Work required: Each entry below should appear again exactly as written, without pictures.

Given entries:
————
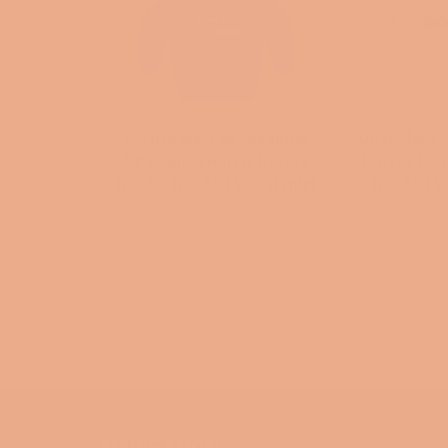
Excuse Me, I'm Speaking
Unapologet
VP Kamala Harris Unisex
Unisex He
Hoodie Hooded Sweatshirt
Hooded S
From $30
From
NAVIGATION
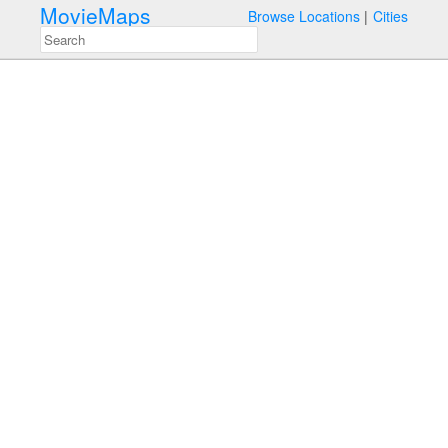
MovieMaps
Browse Locations
Cities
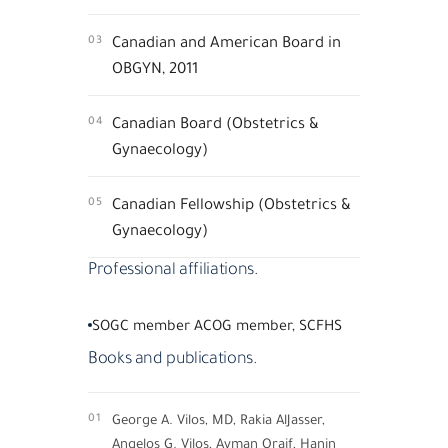
03
Canadian and American Board in
OBGYN, 2011
04
Canadian Board (Obstetrics &
Gynaecology)
05
Canadian Fellowship (Obstetrics &
Gynaecology)
Professional affiliations.
SOGC member ACOG member, SCFHS
Books and publications.
01
George A. Vilos, MD, Rakia AlJasser,
Angelos G. Vilos, Ayman Oraif, Hanin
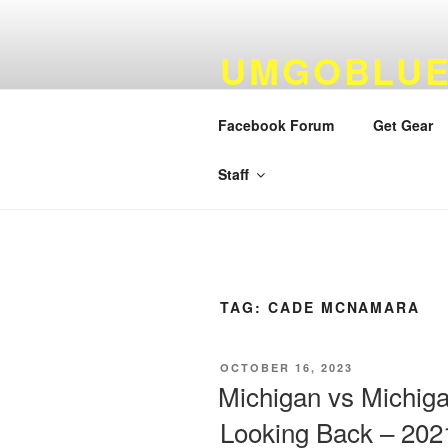
Skip
to
UMGOBLUE
content
FOOTBALL
Facebook Forum
Get Gear
By Fans…For Fans Since 1999
Staff
TAG:
CADE MCNAMARA
POSTED
OCTOBER 16, 2023
ON
Michigan vs Michiga
Looking Back – 202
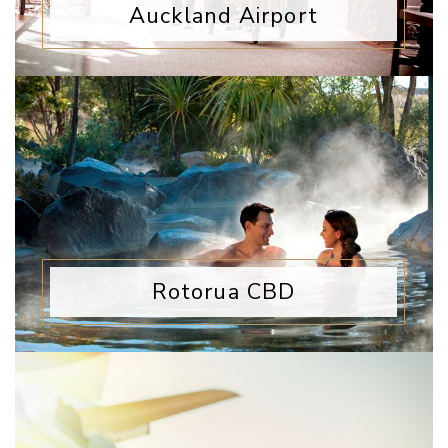
Auckland Airport
Rotorua CBD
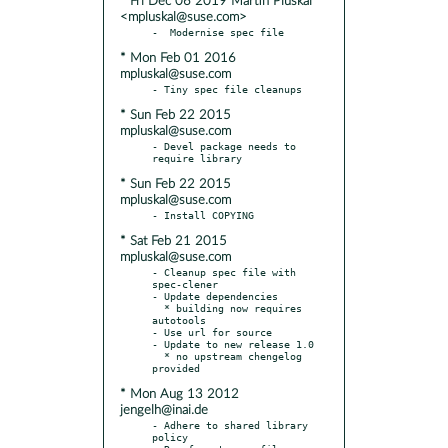
* Fri Dec 06 2019 Martin Pluskal
<mpluskal@suse.com>
* Mon Feb 01 2016
mpluskal@suse.com
* Sun Feb 22 2015
mpluskal@suse.com
- Devel package needs to 
* Sun Feb 22 2015
mpluskal@suse.com
* Sat Feb 21 2015
mpluskal@suse.com
- Cleanup spec file with 
spec-clener

- Update dependencies

  * building now requires 
autotools

- Use url for source

- Update to new release 1.0

  * no upstream chengelog 
* Mon Aug 13 2012
jengelh@inai.de
- Adhere to shared library 
policy
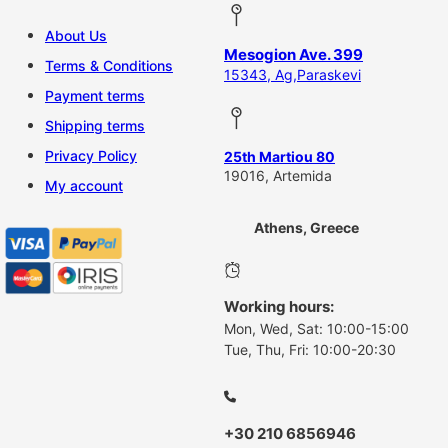
About Us
Mesogion Ave. 399
Terms & Conditions
15343, Ag,Paraskevi
Payment terms
Shipping terms
Privacy Policy
25th Martiou 80
19016, Artemida
My account
Athens, Greece
Working hours:
Mon, Wed, Sat: 10:00-15:00
Tue, Thu, Fri: 10:00-20:30
+30 210 6856946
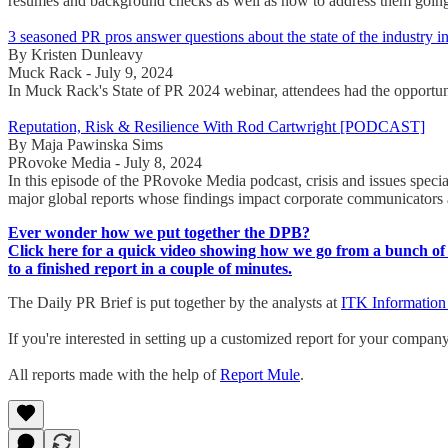
résumés and background checks as well as how to address them goin
3 seasoned PR pros answer questions about the state of the industry i
By Kristen Dunleavy
Muck Rack - July 9, 2024
In Muck Rack's State of PR 2024 webinar, attendees had the opportunity
Reputation, Risk & Resilience With Rod Cartwright [PODCAST]
By Maja Pawinska Sims
PRovoke Media - July 8, 2024
In this episode of the PRovoke Media podcast, crisis and issues specia
major global reports whose findings impact corporate communicators 
Ever wonder how we put together the DPB?
Click here for a quick video showing how we go from a bunch of 
to a finished report in a couple of minutes.
The Daily PR Brief is put together by the analysts at
ITK Information
If you're interested in setting up a customized report for your compan
All reports made with the help of
Report Mule
.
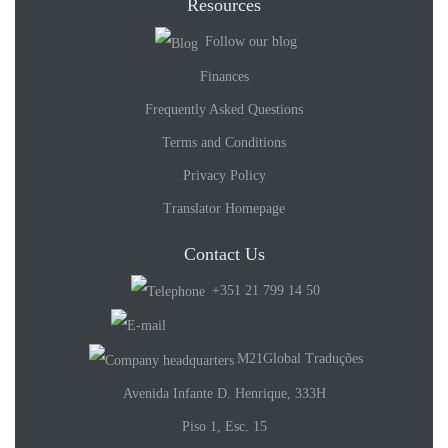
Resources
Follow our blog
Finances
Frequently Asked Questions
Terms and Conditions
Privacy Policy
Translator Homepage
Contact Us
+351 21 799 14 50
M21Global Traduções
Avenida Infante D. Henrique, 333H
Piso 1, Esc. 15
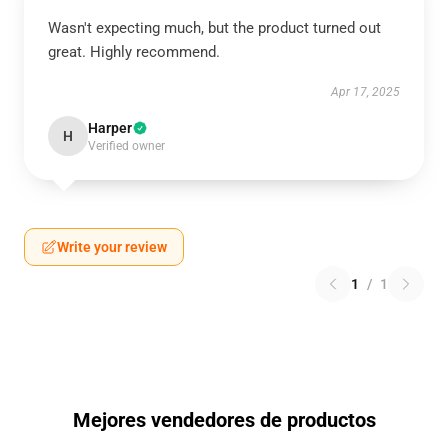
Wasn't expecting much, but the product turned out
great. Highly recommend.
Apr 17, 2025
Harper
H
Verified owner
Write your review
1
/
1
Mejores vendedores de productos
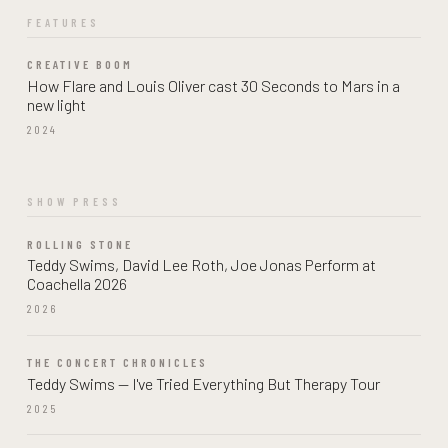
FEATURES
CREATIVE BOOM
How Flare and Louis Oliver cast 30 Seconds to Mars in a
new light
2024
SHOW PRESS
ROLLING STONE
Teddy Swims, David Lee Roth, Joe Jonas Perform at
Coachella 2026
2026
THE CONCERT CHRONICLES
Teddy Swims — I've Tried Everything But Therapy Tour
2025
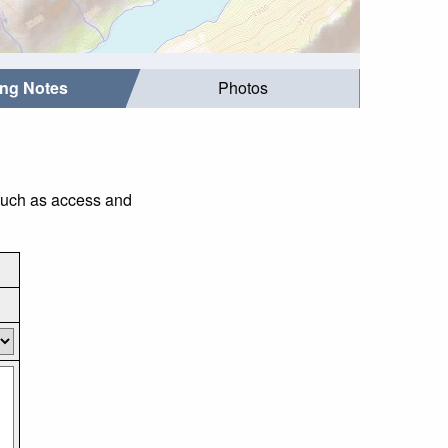
ing Notes
Photos
 such as access and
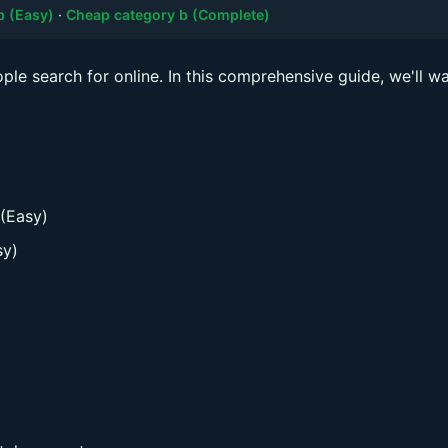
b (Easy)
·
Cheap category b (Complete)
le search for online. In this comprehensive guide, we'll wa
 (Easy)
sy)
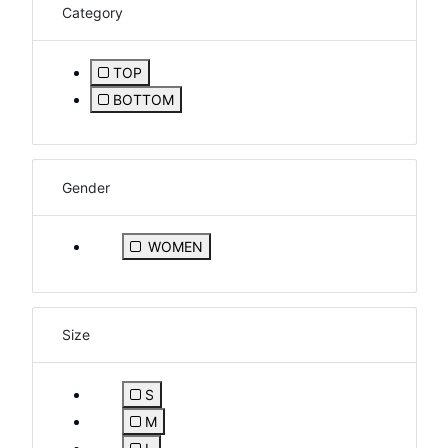
Category
TOP
Refine by Category: TOP
BOTTOM
Refine by Category: BOTTOM
Gender
Refine by Gender: WOMEN
WOMEN
Size
S
Refine by Size: S
M
Refine by Size: M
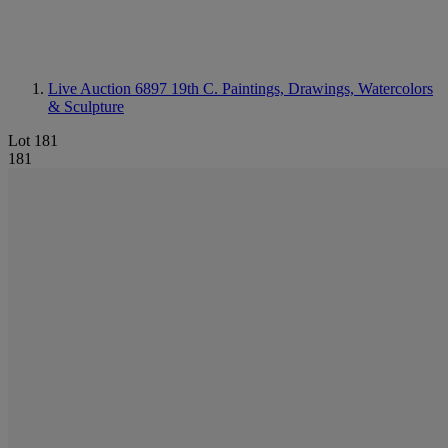
Live Auction 6897
19th C. Paintings, Drawings, Watercolors
& Sculpture
Lot 181
181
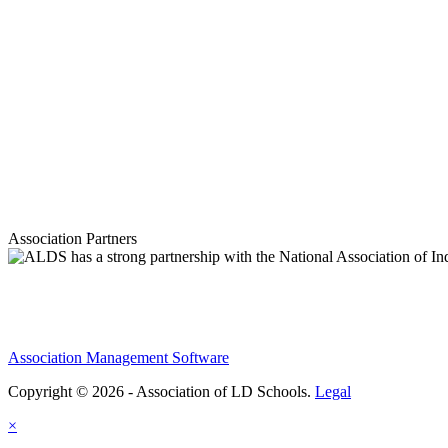
Association Partners
Association Management Software
Copyright © 2026 - Association of LD Schools.
Legal
×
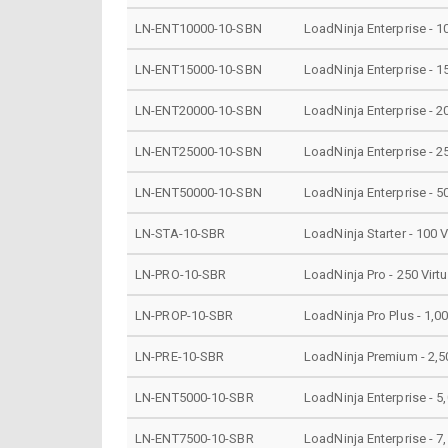
LN-ENT10000-10-SBN
LoadNinja Enterprise - 1
LN-ENT15000-10-SBN
LoadNinja Enterprise - 1
LN-ENT20000-10-SBN
LoadNinja Enterprise - 2
LN-ENT25000-10-SBN
LoadNinja Enterprise - 2
LN-ENT50000-10-SBN
LoadNinja Enterprise - 5
LN-STA-10-SBR
LoadNinja Starter - 100 
LN-PRO-10-SBR
LoadNinja Pro - 250 Virt
LN-PROP-10-SBR
LoadNinja Pro Plus - 1,0
LN-PRE-10-SBR
LoadNinja Premium - 2,50
LN-ENT5000-10-SBR
LoadNinja Enterprise - 5
LN-ENT7500-10-SBR
LoadNinja Enterprise - 7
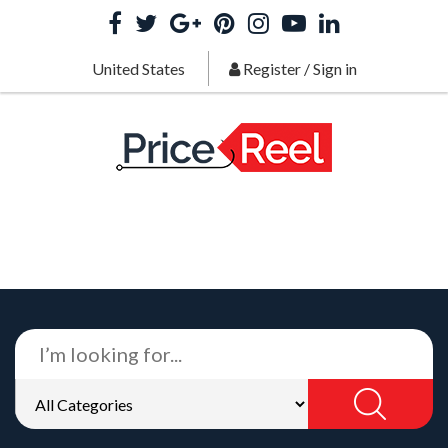
United States
Register
/
Sign in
————
Expected answer:
Excuse Me, I'm Speaking
Unapologet
VP Kamala Harris Unisex
Unisex He
Hoodie Hooded Sweatshirt
Hooded S
From $30
From
NAVIGATION
MovieMaps
Browse Locations
Cities
03
Canadian and American Board in
OBGYN, 2011
04
Canadian Board (Obstetrics &
Gynaecology)
05
Canadian Fellowship (Obstetrics &
Gynaecology)
Professional affiliations.
SOGC member ACOG member, SCFHS
Books and publications.
01
George A. Vilos, MD, Rakia AlJasser,
Angelos G. Vilos, Ayman Oraif, Hanin
Skip
to
UMGOBLUE
content
FOOTBALL
Facebook Forum
Get Gear
By Fans…For Fans Since 1999
Staff
TAG:
CADE MCNAMARA
POSTED
OCTOBER 16, 2023
ON
Michigan vs Michiga
Looking Back – 202
Auckland Airport
Rotorua CBD
* Fri Dec 06 2019 Martin Pluskal
<mpluskal@suse.com>
* Mon Feb 01 2016
mpluskal@suse.com
* Sun Feb 22 2015
mpluskal@suse.com
- Devel package needs to 
* Sun Feb 22 2015
mpluskal@suse.com
* Sat Feb 21 2015
mpluskal@suse.com
- Cleanup spec file with 
spec-clener

- Update dependencies

  * building now requires 
autotools

- Use url for source

- Update to new release 1.0

  * no upstream chengelog 
* Mon Aug 13 2012
jengelh@inai.de
- Adhere to shared library 
policy
About Us
Mesogion Ave. 399
Terms & Conditions
15343, Ag,Paraskevi
Payment terms
Shipping terms
Privacy Policy
25th Martiou 80
19016, Artemida
My account
Athens, Greece
Working hours:
Mon, Wed, Sat: 10:00-15:00
Tue, Thu, Fri: 10:00-20:30
+30 210 6856946
résumés and background checks as well as how to address them goin
3 seasoned PR pros answer questions about the state of the industry i
By Kristen Dunleavy
Muck Rack - July 9, 2024
In Muck Rack's State of PR 2024 webinar, attendees had the opportunity
Reputation, Risk & Resilience With Rod Cartwright [PODCAST]
By Maja Pawinska Sims
PRovoke Media - July 8, 2024
In this episode of the PRovoke Media podcast, crisis and issues specia
major global reports whose findings impact corporate communicators 
Ever wonder how we put together the DPB?
Click here for a quick video showing how we go from a bunch of 
to a finished report in a couple of minutes.
The Daily PR Brief is put together by the analysts at
ITK Information
If you're interested in setting up a customized report for your compan
All reports made with the help of
Report Mule
.
Resources
Follow our blog
Finances
Frequently Asked Questions
Terms and Conditions
Privacy Policy
Translator Homepage
Contact Us
+351 21 799 14 50
M21Global Traduções
Avenida Infante D. Henrique, 333H
Piso 1, Esc. 15
Wasn't expecting much, but the product turned out
great. Highly recommend.
Apr 17, 2025
Harper
H
Verified owner
Write your review
1
/
1
Mejores vendedores de productos
FEATURES
CREATIVE BOOM
How Flare and Louis Oliver cast 30 Seconds to Mars in a
new light
2024
SHOW PRESS
ROLLING STONE
Teddy Swims, David Lee Roth, Joe Jonas Perform at
Coachella 2026
2026
THE CONCERT CHRONICLES
Teddy Swims — I've Tried Everything But Therapy Tour
2025
ing Notes
Photos
 such as access and
b (Easy)
·
Cheap category b (Complete)
le search for online. In this comprehensive guide, we'll wa
 (Easy)
sy)
Category
TOP
Refine by Category: TOP
BOTTOM
Refine by Category: BOTTOM
Gender
Refine by Gender: WOMEN
WOMEN
Size
S
Refine by Size: S
M
Refine by Size: M
Live Auction 6897
19th C. Paintings, Drawings, Watercolors
& Sculpture
Lot 181
181
Association Partners
Association Management Software
Copyright © 2026 - Association of LD Schools.
Legal
×
LN-ENT10000-10-SBN
LoadNinja Enterprise - 1
LN-ENT15000-10-SBN
LoadNinja Enterprise - 1
LN-ENT20000-10-SBN
LoadNinja Enterprise - 2
LN-ENT25000-10-SBN
LoadNinja Enterprise - 2
LN-ENT50000-10-SBN
LoadNinja Enterprise - 5
LN-STA-10-SBR
LoadNinja Starter - 100 
LN-PRO-10-SBR
LoadNinja Pro - 250 Virt
LN-PROP-10-SBR
LoadNinja Pro Plus - 1,0
LN-PRE-10-SBR
LoadNinja Premium - 2,50
LN-ENT5000-10-SBR
LoadNinja Enterprise - 5
LN-ENT7500-10-SBR
LoadNinja Enterprise - 7
United States
Register
/
Sign in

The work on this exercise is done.